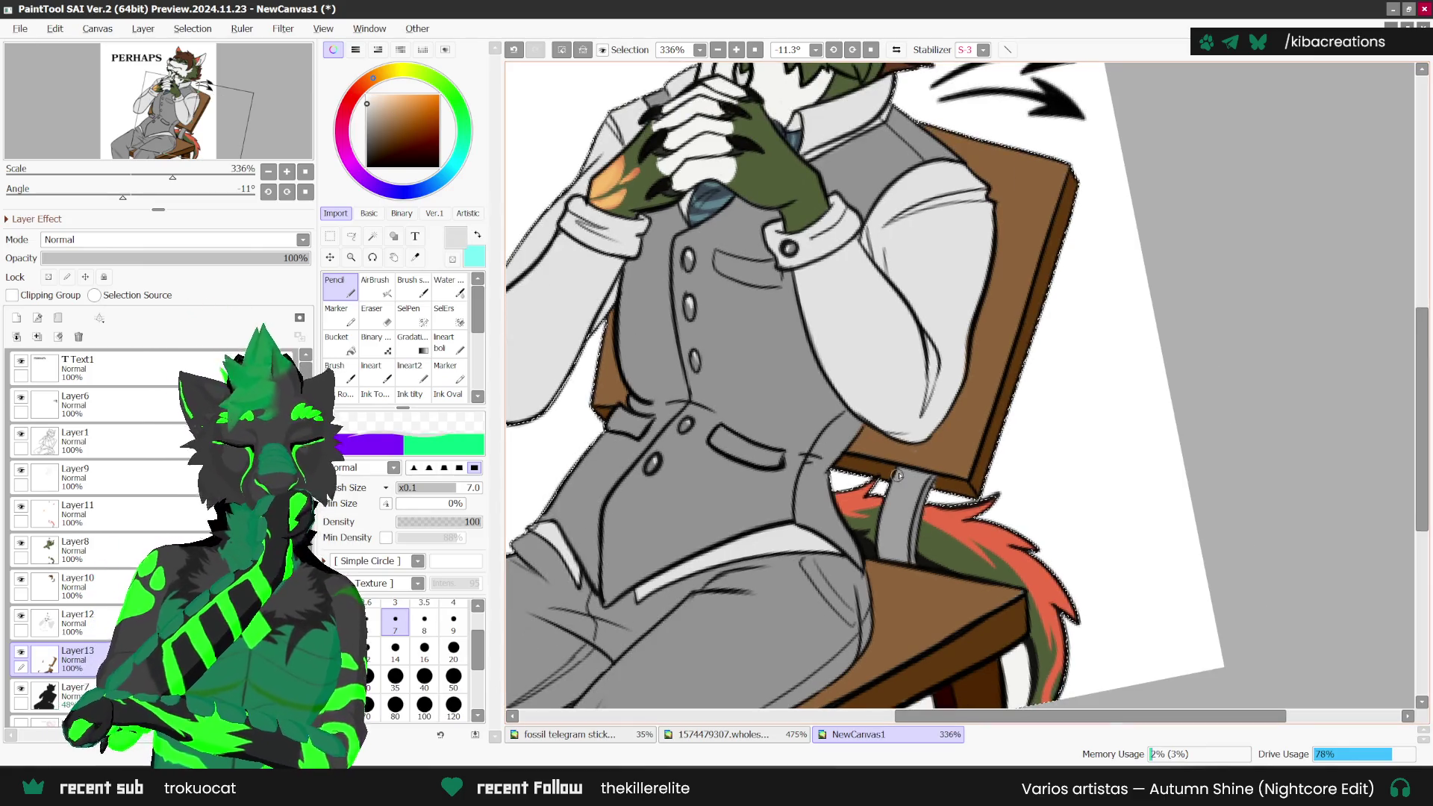
{"action": "left_click_drag", "start_coordinate": [892, 494], "coordinate": [881, 560]}
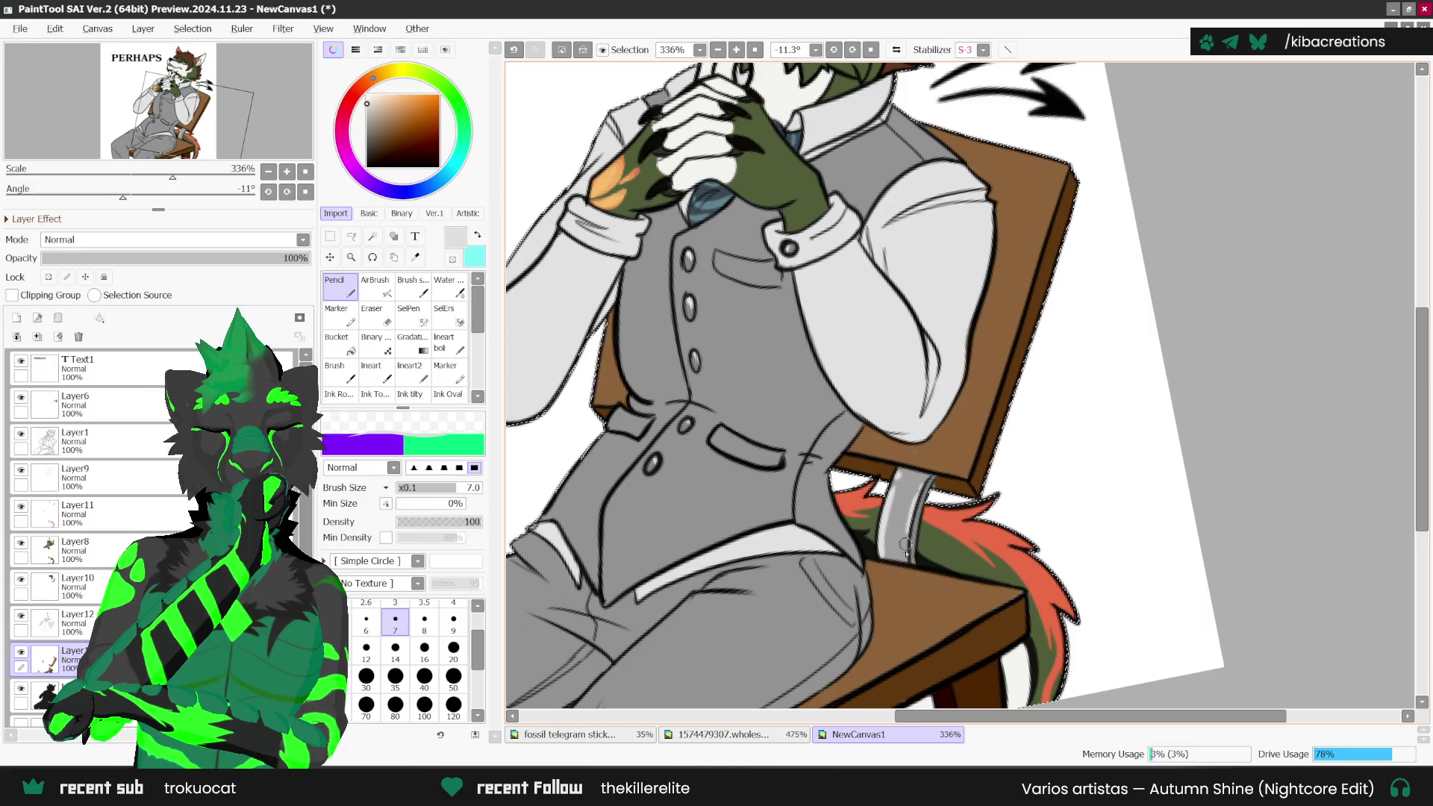
Step: Straighten the view, set Layer7 to 100% opacity to blacken the clothing, then sample the chair brown
{"action": "scroll", "coordinate": [896, 478], "scroll_direction": "down", "scroll_amount": 5}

◆ ◆ ◆ ◆ ◆ ◆ ◆

# [TASK TO COMPLETE]
Lines with the word "action" in them: report all of these from the listing above.

# [FINISHED EXERCISE]
{"action": "left_click_drag", "start_coordinate": [892, 494], "coordinate": [881, 560]}
{"action": "scroll", "coordinate": [896, 478], "scroll_direction": "down", "scroll_amount": 5}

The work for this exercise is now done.